MSMQ and Session Acks - what's the story?
I've been looking through the online Resource Kit to read up on the MaxUnackedPacket registry value and found some really unhelpful documentation for it so I thought I should explain what's really going on in case people try to use the ResKit's information.
"Specifies the maximum size of the message queue to each network session. The value of this entry limits the number and size of messages that can be stored between internal acknowledgments from the receiving server. If the queue fills before an acknowledgment is received, additional messages are discarded.
If the queue is too small, messages might be lost. But because messages in the queue are released again when a session fails, a large queue can flood the system with duplicate messages."
Gah! How confusing is it to refer to a "message queue" in an article for MSMQ when you are talking about a different sort of message queue. And messages won't be discarded or lost. Who wrote this stuff? Must get it fixed.
The principle is as follows:
MachineA sends messages to MachineB.
MachineB responds with Session Acknowledgement packets to let MachineA know what messages have arrived successfully.
While MachineA continues to receive acknowledgements, it will keep sending messages to MachineB.
The mechanism to keep track of unacknowledged messages is controlled by the MaxUnackedPacket registry value. The default is 64 which means that MachineA can store up to 64 MessageIds of the messages it has sent. Once an acknowledge packet arrives, MachineA can remove those messages from the list that have been confirmed as safely arrived. Should the list become full then MSMQ on MachineA stops trying to send any new messages until the Session Acknowledgement arrives.
To make sure this doesn't happen, MachineB will send an acknowledgement at the half-way point (by default, 32 messages) which should hopefully arrive back at MachineA long before the list is full.
Q. But what happens if MachineA doesn't send many messages? When will MessageB acknowledge them?
By default, MachineB will send a Session Acknowledgement after 500ms of idle time, configured by:
"Sets the maximum idle delay time between receiving a message and sending an acknowledgment to the source.
Idle time is the time during which no messages are sent on the session. It ensures that computers creating a session for a limited time only will get all acknowledgments possible during the session."
Q. And what happens if an acknowledgement from MachineB is lost? How will MachineA know what messages have arrived successfully?
MachineA has a timer running that lets it know when acknowledgements are late:
"Specifies how long Message Queuing waits for internal message acknowledgment of a network session before deciding that the session should be closed.
By default, Message Queuing calculates an optimal acknowledgment timeout based on the quality of the communication line. However, you can override the result of the calculation by adding this entry to the registry and setting it to a different value."
Once a session is closed, all messages in the unacknowledged list are resent and the process starts all over again again.
Q. Are there other acknowledgement from MachineB I should worry about?
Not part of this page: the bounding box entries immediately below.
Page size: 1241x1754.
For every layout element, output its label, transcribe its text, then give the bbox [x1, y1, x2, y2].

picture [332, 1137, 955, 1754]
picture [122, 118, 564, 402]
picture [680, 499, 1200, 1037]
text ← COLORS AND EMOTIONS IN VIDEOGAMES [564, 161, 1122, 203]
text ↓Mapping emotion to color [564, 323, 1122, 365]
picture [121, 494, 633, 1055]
In addition to Session Acknowledgements, MachineB will also send Order and Store Acknowledgments. The former is to keep transactional messages in sequence and the latter is to confirm when persistent (i.e. recoverable and transactional) messages have been written to disk. The registry values that affect these are respectively:
SeqMaxAckDelay - Defines the length of delay in sending acknowledgements for transacted messages.
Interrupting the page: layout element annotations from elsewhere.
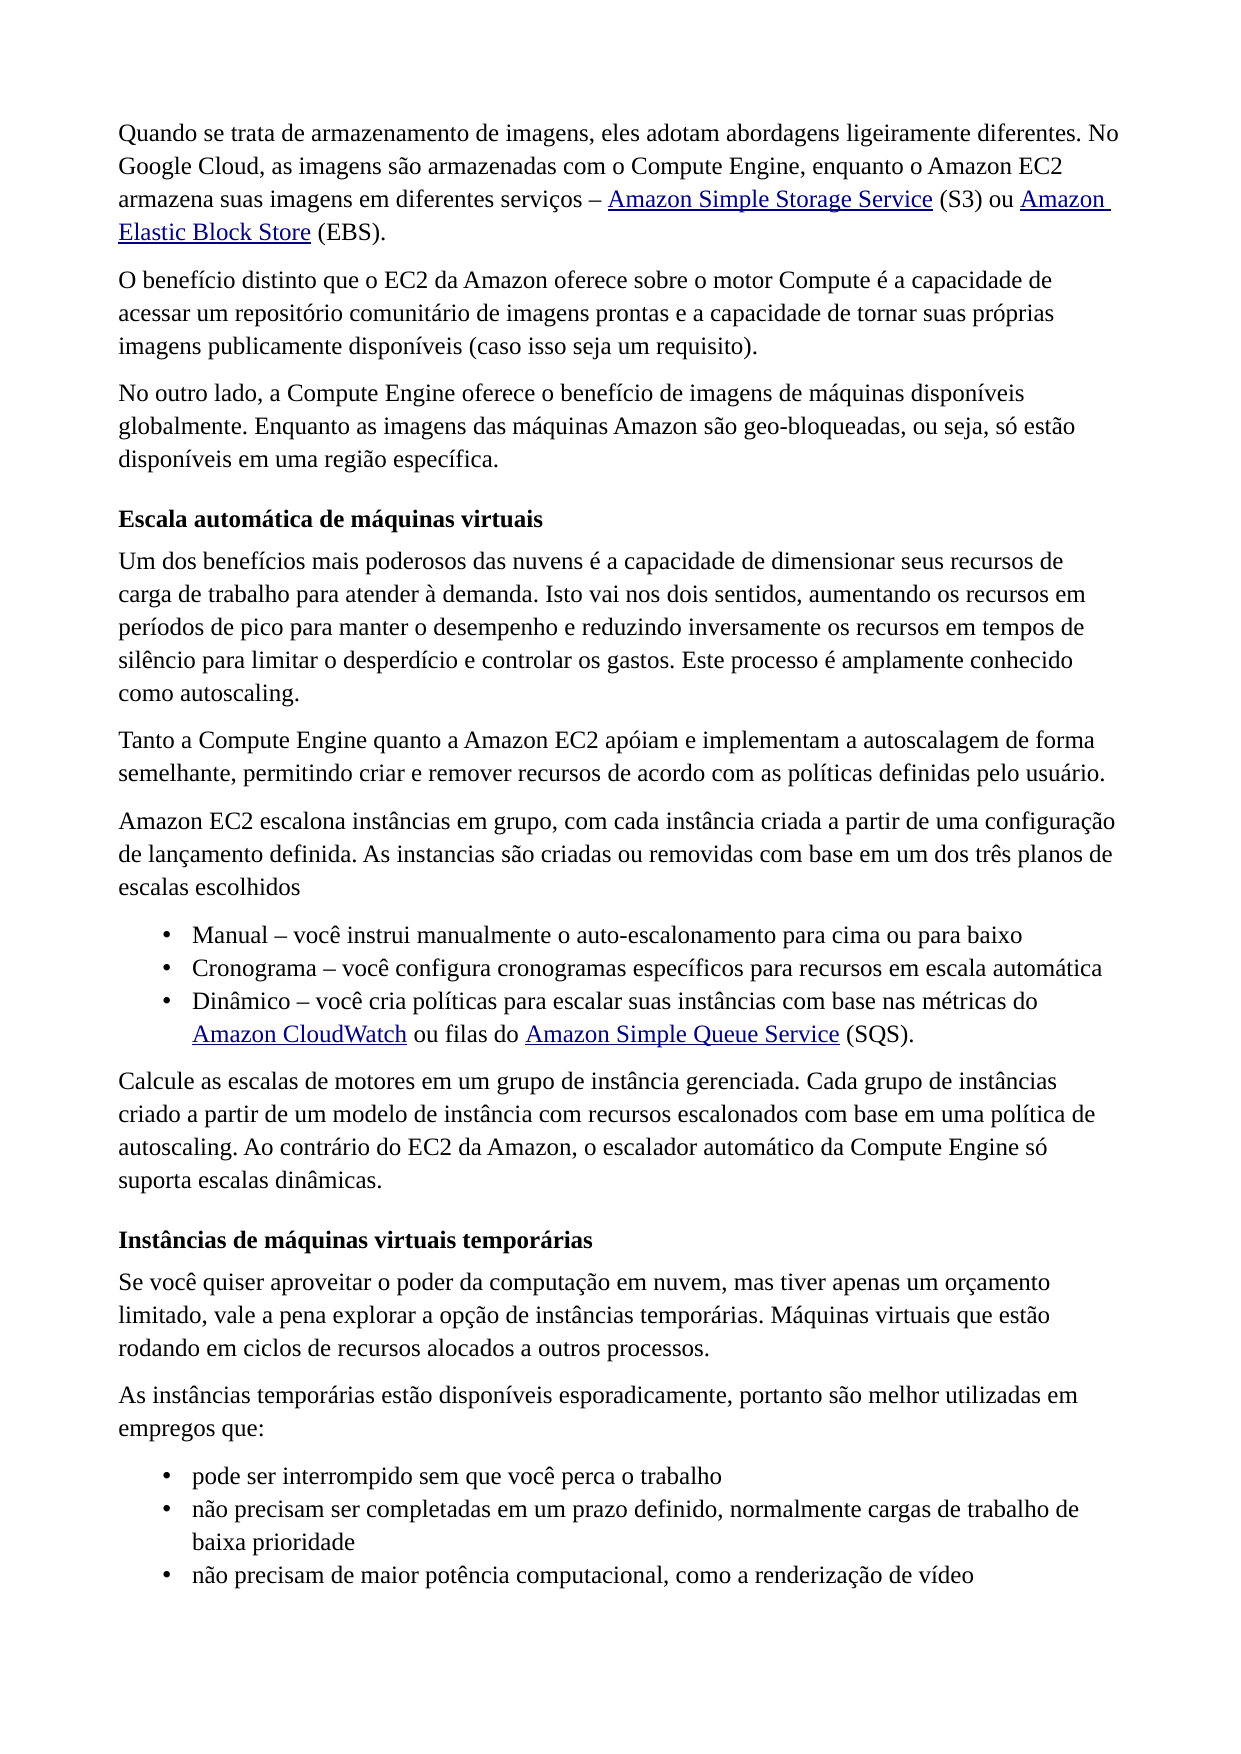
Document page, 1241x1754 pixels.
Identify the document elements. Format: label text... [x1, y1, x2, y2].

text Quando se trata de armazenamento de imagens, eles adotam abordagens ligeiramente diferentes. No Google Cloud, as imagens são armazenadas com o Compute Engine, enquanto o Amazon EC2 armazena suas imagens em diferentes serviços – Amazon Simple Storage Service (S3) ou Amazon Elastic Block Store (EBS). [118, 118, 1122, 246]
text Um dos benefícios mais poderosos das nuvens é a capacidade de dimensionar seus recursos de carga de trabalho para atender à demanda. Isto vai nos dois sentidos, aumentando os recursos em períodos de pico para manter o desempenho e reduzindo inversamente os recursos em tempos de silêncio para limitar o desperdício e controlar os gastos. Este processo é amplamente conhecido como autoscaling. [118, 546, 1122, 707]
list Manual – você instrui manualmente o auto-escalonamento para cima ou para baixo [162, 920, 1122, 948]
list Cronograma – você configura cronogramas específicos para recursos em escala automática [162, 953, 1122, 982]
subtitle Instâncias de máquinas virtuais temporárias [118, 1226, 1122, 1254]
list pode ser interrompido sem que você perca o trabalho [162, 1461, 1122, 1490]
text O benefício distinto que o EC2 da Amazon oferece sobre o motor Compute é a capacidade de acessar um repositório comunitário de imagens prontas e a capacidade de tornar suas próprias imagens publicamente disponíveis (caso isso seja um requisito). [118, 265, 1122, 359]
text No outro lado, a Compute Engine oferece o benefício de imagens de máquinas disponíveis globalmente. Enquanto as imagens das máquinas Amazon são geo-bloqueadas, ou seja, só estão disponíveis em uma região específica. [118, 378, 1122, 473]
text Calcule as escalas de motores em um grupo de instância gerenciada. Cada grupo de instâncias criado a partir de um modelo de instância com recursos escalonados com base em uma política de autoscaling. Ao contrário do EC2 da Amazon, o escalador automático da Compute Engine só suporta escalas dinâmicas. [118, 1066, 1122, 1194]
text Se você quiser aproveitar o poder da computação em nuvem, mas tiver apenas um orçamento limitado, vale a pena explorar a opção de instâncias temporárias. Máquinas virtuais que estão rodando em ciclos de recursos alocados a outros processos. [118, 1267, 1122, 1362]
subtitle Escala automática de máquinas virtuais [118, 504, 1122, 533]
list Dinâmico – você cria políticas para escalar suas instâncias com base nas métricas do Amazon CloudWatch ou filas do Amazon Simple Queue Service (SQS). [162, 986, 1122, 1048]
list não precisam ser completadas em um prazo definido, normalmente cargas de trabalho de baixa prioridade [162, 1494, 1122, 1556]
text As instâncias temporárias estão disponíveis esporadicamente, portanto são melhor utilizadas em empregos que: [118, 1381, 1122, 1442]
text Tanto a Compute Engine quanto a Amazon EC2 apóiam e implementam a autoscalagem de forma semelhante, permitindo criar e remover recursos de acordo com as políticas definidas pelo usuário. [118, 726, 1122, 787]
text Amazon EC2 escalona instâncias em grupo, com cada instância criada a partir de uma configuração de lançamento definida. As instancias são criadas ou removidas com base em um dos três planos de escalas escolhidos [118, 806, 1122, 901]
list não precisam de maior potência computacional, como a renderização de vídeo [162, 1560, 1122, 1589]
SeqResend13Time - Specifies how often outgoing, transacted messages are resent because they are unacknowledged. The value of this entry specifies the interval between resends for the first three times the message is resent.
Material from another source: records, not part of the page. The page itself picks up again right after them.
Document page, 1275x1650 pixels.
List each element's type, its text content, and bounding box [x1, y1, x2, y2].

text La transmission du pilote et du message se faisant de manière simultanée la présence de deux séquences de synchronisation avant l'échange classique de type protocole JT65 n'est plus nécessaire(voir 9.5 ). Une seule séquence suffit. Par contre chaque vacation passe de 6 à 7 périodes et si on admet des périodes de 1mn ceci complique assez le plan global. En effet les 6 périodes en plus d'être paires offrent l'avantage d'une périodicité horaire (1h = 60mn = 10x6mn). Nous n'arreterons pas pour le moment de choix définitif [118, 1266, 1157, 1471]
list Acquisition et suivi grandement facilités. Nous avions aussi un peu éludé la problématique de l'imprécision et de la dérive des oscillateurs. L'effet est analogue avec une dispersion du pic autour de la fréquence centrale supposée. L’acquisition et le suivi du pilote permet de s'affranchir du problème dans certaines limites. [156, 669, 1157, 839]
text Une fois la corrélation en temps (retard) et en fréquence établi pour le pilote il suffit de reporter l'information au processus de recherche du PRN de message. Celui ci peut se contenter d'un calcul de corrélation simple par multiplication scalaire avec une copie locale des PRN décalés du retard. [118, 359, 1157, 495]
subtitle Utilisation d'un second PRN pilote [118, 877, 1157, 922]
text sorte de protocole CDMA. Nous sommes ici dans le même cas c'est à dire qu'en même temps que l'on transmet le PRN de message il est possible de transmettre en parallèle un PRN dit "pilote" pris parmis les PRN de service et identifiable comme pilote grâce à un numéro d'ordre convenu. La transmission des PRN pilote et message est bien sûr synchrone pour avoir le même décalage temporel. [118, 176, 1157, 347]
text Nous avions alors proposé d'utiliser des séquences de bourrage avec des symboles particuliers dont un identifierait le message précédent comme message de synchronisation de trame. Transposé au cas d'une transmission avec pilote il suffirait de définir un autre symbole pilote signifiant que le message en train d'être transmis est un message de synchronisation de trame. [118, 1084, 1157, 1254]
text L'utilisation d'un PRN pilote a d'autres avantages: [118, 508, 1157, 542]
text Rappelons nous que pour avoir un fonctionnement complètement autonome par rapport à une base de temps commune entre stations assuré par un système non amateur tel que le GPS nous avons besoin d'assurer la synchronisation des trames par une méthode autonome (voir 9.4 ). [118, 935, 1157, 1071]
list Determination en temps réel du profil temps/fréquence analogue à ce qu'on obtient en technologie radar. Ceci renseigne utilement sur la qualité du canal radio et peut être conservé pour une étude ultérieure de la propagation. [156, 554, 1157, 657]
SeqResend46Time - As above but the value of this entry specifies the interval between resends for the fourth, fifth, and sixth times the message is resent.
SeqResend79Time - As above but the value of this entry specifies the interval between resends for the seventh, eighth, and ninth times the message is resent.
SeqResend10Time - As above but the value of this entry specifies the interval between resends for the tenth and subsequent resend attempts.
StoreAckTimeout - Specifies how long Message Queuing waits for internal message acknowledgement of persistent messages on a network session before deciding that the session should be closed.
Notes
- a broken session is not connected immediately. MSMQ will wait a number of seconds, depending on the operating system and the WaitTime registry value.
- the Nagle algorithm may add short delays to the arrivals of acknowledgements (241777 FIX: MSMQ Delays in Sending Messages)
Comments
Anonymous
February 18, 2008
Hi John, Excellent article! Much better than the "official" documentation... BTW a "packet" and a "message" are not synonyms. Each MSMQ message consists of several packets (typically three for user message, two for MSMQ internal message like acknowledge). You can see that by using a network sniffer, like Microsoft Network Monitor. I think the transactional resend times discussion is very important. In most cases, the default selected for the longer times (especially the 6-hour SeqResend10Time) are way too long, and may cause the outgoing queues to halt for a very long time following a network failure. Besides changing the registry values, these problems can be avoided by abandoning transactional messages and using recoverable messages (most implementations don't really need transactional messages anyway). Cheers, YoelAnonymous
February 19, 2008
You are, of course, correct - my use of "packet" and "message" interchangeably was sloppy.